Roger Connor — President, Vaccines & Global Health
Yes. Just on the IP. There’s no IP restrictions on the pre-F nor is there any IP direct ownership from our perspective that would generate income. So, that’s not something that we should be thinking or worrying about.
Dame Emma Walmsley — Chief Executive Officer
Okay. Think we got time for just one more question and we have one more question. I’m sure it maybe Brian.
Operator
Yes, we do. Our last question for today’s call comes from Peter Welford from Jefferies. Please proceed.
Peter Welford — Jefferies LLC. — Analyst
Hi. Thanks for squeezing me in. Just a question just on RSV vaccine again in the older adults. Can I just ask when we think about the COVID data, with hospitalization and decreases that we saw that of 90% plus in some cases. And perhaps could you give us some sort of idea of what we should be thinking about for the RSV Phase III with regards to what is a reasonable reduction in hospitalization? It’s in the study map, 80% or so reduction a sensible sort of ballpark that we should be guided clinically meaningful. And perhaps just a comment.

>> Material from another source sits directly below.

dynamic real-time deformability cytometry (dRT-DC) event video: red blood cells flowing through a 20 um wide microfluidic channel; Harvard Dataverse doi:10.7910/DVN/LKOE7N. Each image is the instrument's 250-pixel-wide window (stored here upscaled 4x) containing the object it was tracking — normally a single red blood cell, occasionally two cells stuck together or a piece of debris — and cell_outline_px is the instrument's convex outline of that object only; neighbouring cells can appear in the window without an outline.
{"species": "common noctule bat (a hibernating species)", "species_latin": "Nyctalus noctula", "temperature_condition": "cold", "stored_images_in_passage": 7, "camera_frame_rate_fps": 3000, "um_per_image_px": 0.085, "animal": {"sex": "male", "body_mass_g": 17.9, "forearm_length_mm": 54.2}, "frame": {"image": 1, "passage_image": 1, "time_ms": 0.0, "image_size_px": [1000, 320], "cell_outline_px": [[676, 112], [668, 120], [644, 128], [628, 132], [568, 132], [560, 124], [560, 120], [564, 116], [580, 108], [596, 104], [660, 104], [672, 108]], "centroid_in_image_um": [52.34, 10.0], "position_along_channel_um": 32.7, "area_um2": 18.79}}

I think you probably should have been [Technical Issues] sort of the massive understatement from my calculation, it seems as though you had strong double-digit growth is probably over 40% in Shingrix. Can you just remind us if the 2.5 billion, that’s roughly what I get to from your guidance, is entirely can be met with existing manufacturing and it should be then considered future growth from that. Again are you confident that you can sustain that level of growth and that level of demand with your existing capacity that you have without the need to service? Thank you.

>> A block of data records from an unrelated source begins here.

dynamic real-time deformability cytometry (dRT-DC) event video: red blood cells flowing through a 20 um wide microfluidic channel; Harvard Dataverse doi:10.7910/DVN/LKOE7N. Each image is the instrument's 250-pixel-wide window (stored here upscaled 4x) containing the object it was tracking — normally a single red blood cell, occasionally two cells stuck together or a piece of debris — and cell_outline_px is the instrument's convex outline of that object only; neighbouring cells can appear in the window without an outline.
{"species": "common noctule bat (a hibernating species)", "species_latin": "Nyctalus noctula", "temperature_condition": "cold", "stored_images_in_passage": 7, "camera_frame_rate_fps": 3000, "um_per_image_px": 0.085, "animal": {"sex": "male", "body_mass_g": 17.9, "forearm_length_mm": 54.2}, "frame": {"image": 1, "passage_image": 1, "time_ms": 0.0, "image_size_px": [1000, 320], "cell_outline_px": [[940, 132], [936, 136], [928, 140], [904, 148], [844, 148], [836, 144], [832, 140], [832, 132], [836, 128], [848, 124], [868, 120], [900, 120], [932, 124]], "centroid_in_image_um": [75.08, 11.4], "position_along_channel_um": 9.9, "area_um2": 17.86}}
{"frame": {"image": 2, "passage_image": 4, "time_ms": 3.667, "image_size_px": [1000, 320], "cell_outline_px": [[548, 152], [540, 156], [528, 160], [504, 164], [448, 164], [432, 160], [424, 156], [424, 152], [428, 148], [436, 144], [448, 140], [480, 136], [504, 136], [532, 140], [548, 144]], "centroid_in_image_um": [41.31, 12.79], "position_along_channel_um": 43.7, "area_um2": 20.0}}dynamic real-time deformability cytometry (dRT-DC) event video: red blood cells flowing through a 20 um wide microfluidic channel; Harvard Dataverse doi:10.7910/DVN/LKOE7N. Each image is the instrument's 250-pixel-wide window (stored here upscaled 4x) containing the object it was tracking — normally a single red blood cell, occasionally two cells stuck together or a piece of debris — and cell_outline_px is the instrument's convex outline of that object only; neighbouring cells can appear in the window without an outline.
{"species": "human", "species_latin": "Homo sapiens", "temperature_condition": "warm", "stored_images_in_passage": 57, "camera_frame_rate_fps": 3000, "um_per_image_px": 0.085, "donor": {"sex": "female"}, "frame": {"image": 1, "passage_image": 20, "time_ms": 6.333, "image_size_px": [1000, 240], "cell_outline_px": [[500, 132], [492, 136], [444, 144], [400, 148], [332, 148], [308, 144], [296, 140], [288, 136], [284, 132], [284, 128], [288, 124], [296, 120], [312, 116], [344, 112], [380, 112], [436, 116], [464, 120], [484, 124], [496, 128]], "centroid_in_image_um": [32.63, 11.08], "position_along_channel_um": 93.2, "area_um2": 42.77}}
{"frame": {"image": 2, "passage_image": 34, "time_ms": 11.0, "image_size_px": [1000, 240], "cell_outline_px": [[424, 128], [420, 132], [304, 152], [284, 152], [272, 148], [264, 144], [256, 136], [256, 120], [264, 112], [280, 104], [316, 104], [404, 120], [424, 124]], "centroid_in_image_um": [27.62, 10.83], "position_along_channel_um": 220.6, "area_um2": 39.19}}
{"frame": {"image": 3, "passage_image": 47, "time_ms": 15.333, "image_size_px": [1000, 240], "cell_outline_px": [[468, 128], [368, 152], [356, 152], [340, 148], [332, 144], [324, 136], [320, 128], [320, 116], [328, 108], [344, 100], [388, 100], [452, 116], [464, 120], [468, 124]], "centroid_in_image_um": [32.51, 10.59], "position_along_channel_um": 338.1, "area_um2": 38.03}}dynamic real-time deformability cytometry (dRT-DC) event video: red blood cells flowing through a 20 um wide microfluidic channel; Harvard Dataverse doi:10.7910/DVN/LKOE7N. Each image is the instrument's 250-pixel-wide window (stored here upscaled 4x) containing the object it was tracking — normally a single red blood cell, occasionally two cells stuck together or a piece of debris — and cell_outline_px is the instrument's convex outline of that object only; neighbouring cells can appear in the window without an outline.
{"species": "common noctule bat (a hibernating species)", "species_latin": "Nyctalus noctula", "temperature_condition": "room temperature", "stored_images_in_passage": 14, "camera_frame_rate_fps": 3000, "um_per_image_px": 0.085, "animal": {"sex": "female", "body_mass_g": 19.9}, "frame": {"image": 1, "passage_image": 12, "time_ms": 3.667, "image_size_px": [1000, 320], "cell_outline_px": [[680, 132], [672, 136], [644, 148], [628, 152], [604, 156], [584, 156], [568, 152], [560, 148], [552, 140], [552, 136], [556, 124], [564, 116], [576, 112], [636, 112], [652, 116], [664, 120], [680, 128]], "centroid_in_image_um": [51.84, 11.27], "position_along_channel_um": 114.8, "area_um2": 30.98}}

Dame Emma Walmsley — Chief Executive Officer
So let me be extremely utterly unequivocal, we are not supply constrained and we’re very confident on doubling our Shingrix sales from 2020 levels in terms of the outlook that we gave in the update last year. We feel very good about getting a bounce back. Obviously there’s been a bit of COVID disruption, but as Luke outlined, the momentum is very good. I don’t know, Hal, if there’s anything further we want to add..

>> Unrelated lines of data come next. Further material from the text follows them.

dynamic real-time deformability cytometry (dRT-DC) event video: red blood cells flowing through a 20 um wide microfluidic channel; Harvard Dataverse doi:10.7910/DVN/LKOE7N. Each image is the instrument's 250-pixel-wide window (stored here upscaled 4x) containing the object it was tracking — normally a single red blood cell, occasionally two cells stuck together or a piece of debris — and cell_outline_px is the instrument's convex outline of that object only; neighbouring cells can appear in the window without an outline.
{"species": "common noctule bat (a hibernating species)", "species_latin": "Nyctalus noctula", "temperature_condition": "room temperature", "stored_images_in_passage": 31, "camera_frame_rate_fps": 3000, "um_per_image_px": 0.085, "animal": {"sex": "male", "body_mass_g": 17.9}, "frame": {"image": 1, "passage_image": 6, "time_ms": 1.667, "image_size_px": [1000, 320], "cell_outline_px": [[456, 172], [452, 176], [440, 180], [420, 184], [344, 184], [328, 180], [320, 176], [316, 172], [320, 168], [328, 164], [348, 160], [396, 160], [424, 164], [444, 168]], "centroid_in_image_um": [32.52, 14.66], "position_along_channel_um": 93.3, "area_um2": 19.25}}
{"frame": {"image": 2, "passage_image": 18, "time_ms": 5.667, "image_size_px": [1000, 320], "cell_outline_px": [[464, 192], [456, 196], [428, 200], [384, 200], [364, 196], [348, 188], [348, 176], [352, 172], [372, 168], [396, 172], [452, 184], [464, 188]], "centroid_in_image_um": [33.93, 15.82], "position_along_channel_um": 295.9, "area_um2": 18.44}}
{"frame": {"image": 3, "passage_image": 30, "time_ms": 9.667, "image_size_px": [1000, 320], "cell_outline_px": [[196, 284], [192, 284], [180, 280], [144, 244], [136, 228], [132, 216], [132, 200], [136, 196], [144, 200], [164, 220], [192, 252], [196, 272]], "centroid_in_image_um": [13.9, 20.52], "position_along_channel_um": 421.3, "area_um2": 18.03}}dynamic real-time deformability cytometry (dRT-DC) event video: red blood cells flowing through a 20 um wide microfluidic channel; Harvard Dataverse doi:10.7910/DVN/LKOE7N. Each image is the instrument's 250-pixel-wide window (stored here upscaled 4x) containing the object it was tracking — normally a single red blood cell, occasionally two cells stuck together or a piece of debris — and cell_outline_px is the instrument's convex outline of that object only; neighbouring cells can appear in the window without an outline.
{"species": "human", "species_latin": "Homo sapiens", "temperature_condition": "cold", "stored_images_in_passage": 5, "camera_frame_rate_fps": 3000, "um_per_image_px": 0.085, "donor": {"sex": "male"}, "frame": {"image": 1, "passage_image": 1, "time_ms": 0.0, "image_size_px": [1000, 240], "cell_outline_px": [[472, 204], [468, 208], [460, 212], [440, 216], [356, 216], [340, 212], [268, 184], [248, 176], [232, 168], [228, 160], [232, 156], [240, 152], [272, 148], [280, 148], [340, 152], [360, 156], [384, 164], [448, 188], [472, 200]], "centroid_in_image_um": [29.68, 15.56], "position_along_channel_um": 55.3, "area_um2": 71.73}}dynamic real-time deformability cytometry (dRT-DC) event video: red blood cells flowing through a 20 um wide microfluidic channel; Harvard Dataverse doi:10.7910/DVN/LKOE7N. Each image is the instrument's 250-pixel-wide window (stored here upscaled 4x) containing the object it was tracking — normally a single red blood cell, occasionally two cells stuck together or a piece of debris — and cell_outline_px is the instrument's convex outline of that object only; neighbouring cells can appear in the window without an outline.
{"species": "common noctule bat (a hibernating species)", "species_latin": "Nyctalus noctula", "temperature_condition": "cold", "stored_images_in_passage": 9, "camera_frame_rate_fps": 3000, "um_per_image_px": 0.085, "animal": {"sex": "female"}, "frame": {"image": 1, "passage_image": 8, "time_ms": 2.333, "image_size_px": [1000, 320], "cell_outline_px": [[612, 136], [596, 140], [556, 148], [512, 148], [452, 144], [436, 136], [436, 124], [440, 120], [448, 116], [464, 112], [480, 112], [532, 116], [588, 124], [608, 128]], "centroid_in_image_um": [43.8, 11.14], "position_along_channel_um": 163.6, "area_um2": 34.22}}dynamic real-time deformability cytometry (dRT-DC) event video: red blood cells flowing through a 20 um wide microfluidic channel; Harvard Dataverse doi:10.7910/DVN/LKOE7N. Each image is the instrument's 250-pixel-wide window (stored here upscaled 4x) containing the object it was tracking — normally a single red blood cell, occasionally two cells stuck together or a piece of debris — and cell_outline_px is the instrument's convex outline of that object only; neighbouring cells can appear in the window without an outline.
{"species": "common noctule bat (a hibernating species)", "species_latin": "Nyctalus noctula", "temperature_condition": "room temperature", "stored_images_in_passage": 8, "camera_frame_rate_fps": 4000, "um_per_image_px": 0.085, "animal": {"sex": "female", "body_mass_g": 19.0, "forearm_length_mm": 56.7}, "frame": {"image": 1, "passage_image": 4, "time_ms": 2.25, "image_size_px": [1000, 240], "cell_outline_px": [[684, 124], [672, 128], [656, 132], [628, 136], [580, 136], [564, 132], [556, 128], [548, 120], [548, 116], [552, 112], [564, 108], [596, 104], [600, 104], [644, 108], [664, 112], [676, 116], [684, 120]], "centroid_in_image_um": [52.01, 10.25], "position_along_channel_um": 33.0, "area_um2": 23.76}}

Hal Barron — Chief Scientific Officer and President, R&D
I’ll just say that of course it’s very hard to predict the efficacy. But as we look at our own immunogenic and the aggregate packages that have been presented, I think we’ve — and in discussions with clinicians, we’re pretty confident that any effect of more than 50% is clinically meaningful, an effect greater than 70% is a very good response and it will be a very successful vaccine, and should we get efficacy above 80% that’s outstanding.
Dame Emma Walmsley — Chief Executive Officer
Great. With that, thank you very much everybody. We shall look forward to gathering with some of you over the next few days. We’re really looking forward to an extremely exciting year ahead for GSK. Whether that’s doing everything that we said we were going to do, the delivery of the step change in growth, reading out of these very exciting pipeline milestones, continuing to accelerate the execution of all that we already have in hand, and plans of very competitive execution of what’s to come, and of course the tremendous unlock of value that’s going to come with the creation of a completely unique FTSE leading world leader dedicated to consumer healthcare. And I know Brian is enormously looking forward to the long Q&A session on that at the end of this month. Thanks, everybody. Catch up soon.